>>
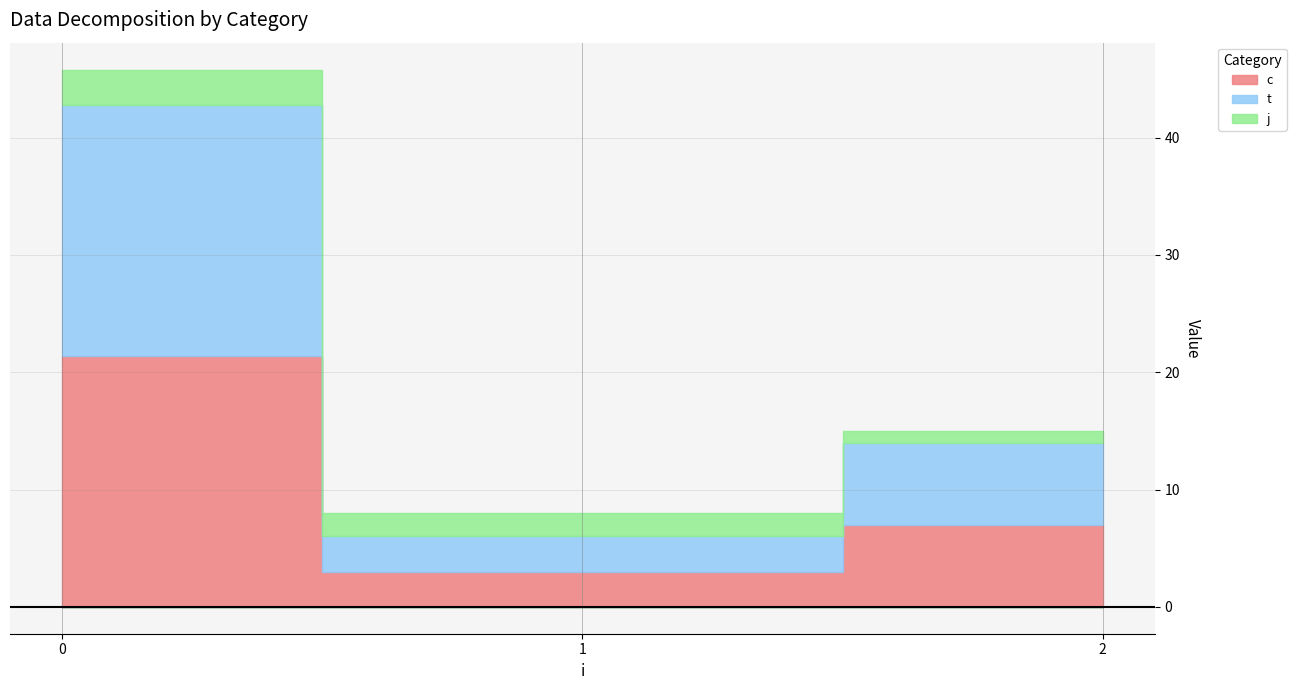

True or false: t and c cross at least once.

False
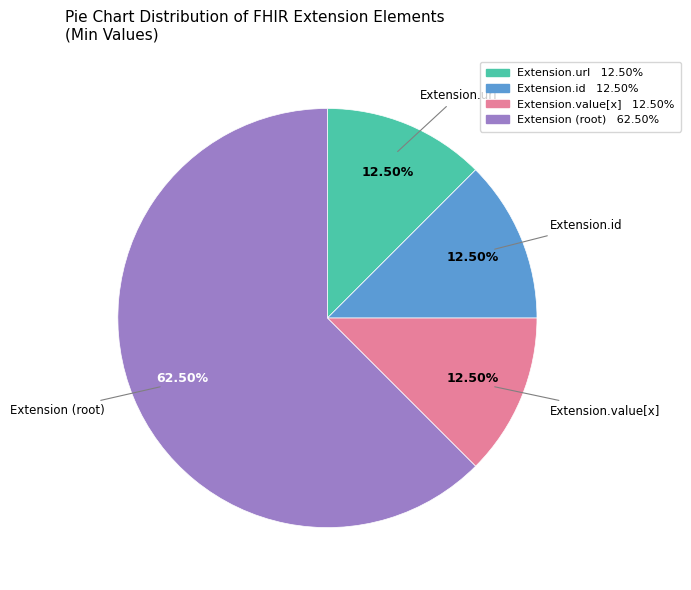

Is there any slice that represents more than half of the pie?

Yes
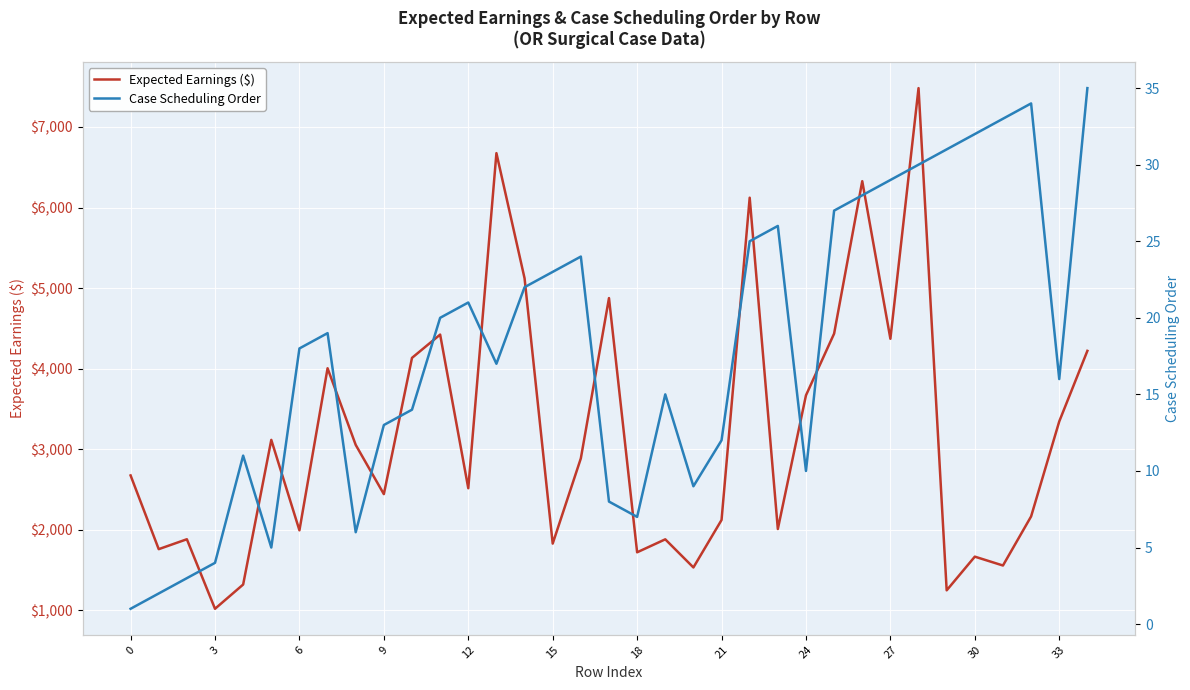

What is the minimum value for Expected Earnings ($)?

1020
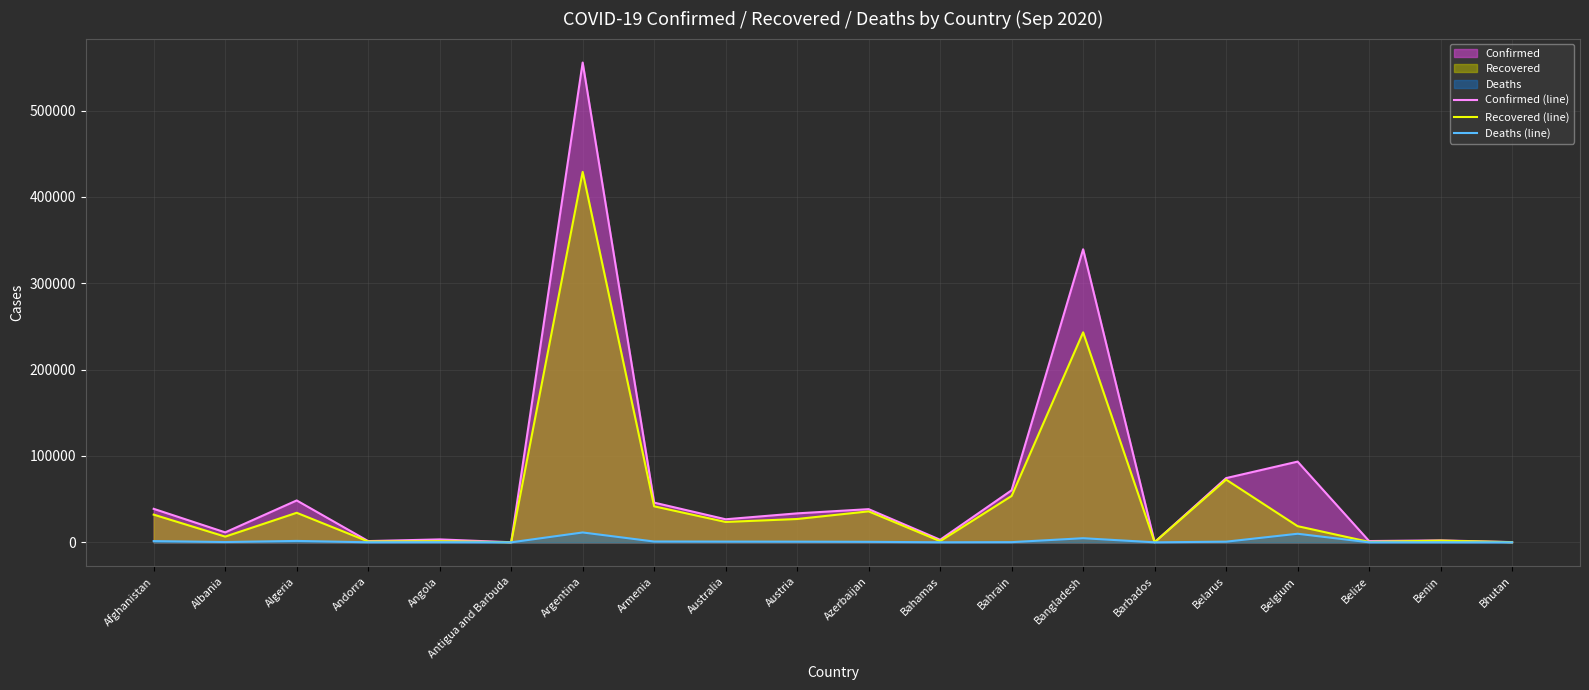

True or false: Confirmed (line) and Deaths (line) intersect in this chart.

False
<<
**YOUR ASSIGNMENT**: Rewrite all the records, swapping every "True or false" for "Yes or no" and changing nothing else. Leave out the pictures.

**ANSWER TO THE PROBLEM**:
Yes or no: t and c cross at least once.

False

Is there any slice that represents more than half of the pie?

Yes

What is the minimum value for Expected Earnings ($)?

1020

Yes or no: Confirmed (line) and Deaths (line) intersect in this chart.

False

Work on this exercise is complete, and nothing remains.